* SELECTED EXTRACT:
- Opening Delimiter -
WORKING CLASS PRIDE
HOW DOES CLASS AFFECT THE WAY WE NAVIGATE THE WORLD AS QUEER PEOPLE?
WORDS NIC CROSARA
“Are we poor?” I asked my dad as a child one day after watching an American TV show depicting a nuclear family in a picturesque home. “There are people poorer than us, and richer than us” was his simple reply. So for a large chunk of my life, I assumed we were just minimalists. I remember believing my grandparents were the poshest Brits alive (second only to the Queen) because they had a dining table, a garden and non-essentials such as a sugar pot. Suffice to say I was ignorant of where I resided within the class system, that it existed at all, and all the injustices that come along with it.
“RIOTS AND PRIDE MARCHES, THE IDEA OF PROTEST, CAME FROM WORKING CLASS QUEER PEOPLE”
ACCESSIBILITY
Growing up, my only exposure to queerness was in Friends when Ross would complain about his lesbian ex-wife or Chandler would get embarrassed about his transgender parent. By the time I was studying at university, there were multiple LGBTQI people in every class. Whilst I could attend queer-themed events at the student union or cheap nights at the local gay bar, I still felt somewhat disconnected from my new-found community. Many came from more privileged backgrounds which meant they didn’t have to work or pay to live. Once the layer of race was added on top of this, I very much felt like I didn’t belong. Of course, I still had working class peers. Due to the deadly waiting lists of gender affirming surgery on the NHS, many friends worked multiple jobs and did fundraisers for their life-saving top-surgery.
- Closing Delimiter -
[Source data]
- Opening Delimiter -
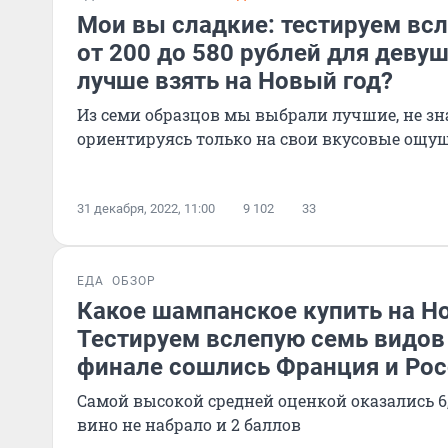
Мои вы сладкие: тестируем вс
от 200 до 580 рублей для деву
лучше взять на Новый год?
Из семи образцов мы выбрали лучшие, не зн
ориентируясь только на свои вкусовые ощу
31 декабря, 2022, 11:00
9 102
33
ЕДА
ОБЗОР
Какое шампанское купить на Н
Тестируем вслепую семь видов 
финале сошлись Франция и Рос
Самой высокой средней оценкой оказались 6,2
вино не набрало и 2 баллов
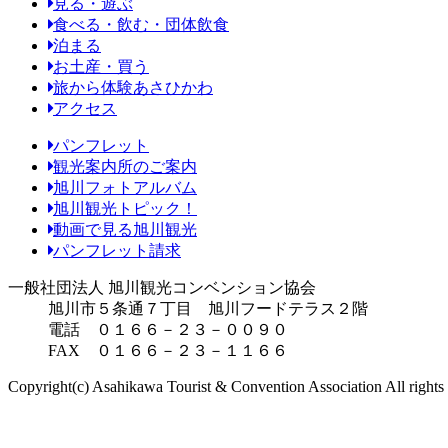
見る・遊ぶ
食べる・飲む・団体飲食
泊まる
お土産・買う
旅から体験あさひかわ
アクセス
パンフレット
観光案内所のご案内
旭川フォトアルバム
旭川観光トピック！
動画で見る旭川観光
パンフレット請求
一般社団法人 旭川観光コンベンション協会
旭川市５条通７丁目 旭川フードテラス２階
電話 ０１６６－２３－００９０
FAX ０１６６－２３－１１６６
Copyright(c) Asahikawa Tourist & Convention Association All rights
- Closing Delimiter -
* INSTRUCTIONS TO FOLLOW:
Reproduce word for word the entire article excerpt above on class and queer identity.

* RESPONSE:
WORKING CLASS PRIDE
HOW DOES CLASS AFFECT THE WAY WE NAVIGATE THE WORLD AS QUEER PEOPLE?
WORDS NIC CROSARA
“Are we poor?” I asked my dad as a child one day after watching an American TV show depicting a nuclear family in a picturesque home. “There are people poorer than us, and richer than us” was his simple reply. So for a large chunk of my life, I assumed we were just minimalists. I remember believing my grandparents were the poshest Brits alive (second only to the Queen) because they had a dining table, a garden and non-essentials such as a sugar pot. Suffice to say I was ignorant of where I resided within the class system, that it existed at all, and all the injustices that come along with it.
“RIOTS AND PRIDE MARCHES, THE IDEA OF PROTEST, CAME FROM WORKING CLASS QUEER PEOPLE”
ACCESSIBILITY
Growing up, my only exposure to queerness was in Friends when Ross would complain about his lesbian ex-wife or Chandler would get embarrassed about his transgender parent. By the time I was studying at university, there were multiple LGBTQI people in every class. Whilst I could attend queer-themed events at the student union or cheap nights at the local gay bar, I still felt somewhat disconnected from my new-found community. Many came from more privileged backgrounds which meant they didn’t have to work or pay to live. Once the layer of race was added on top of this, I very much felt like I didn’t belong. Of course, I still had working class peers. Due to the deadly waiting lists of gender affirming surgery on the NHS, many friends worked multiple jobs and did fundraisers for their life-saving top-surgery.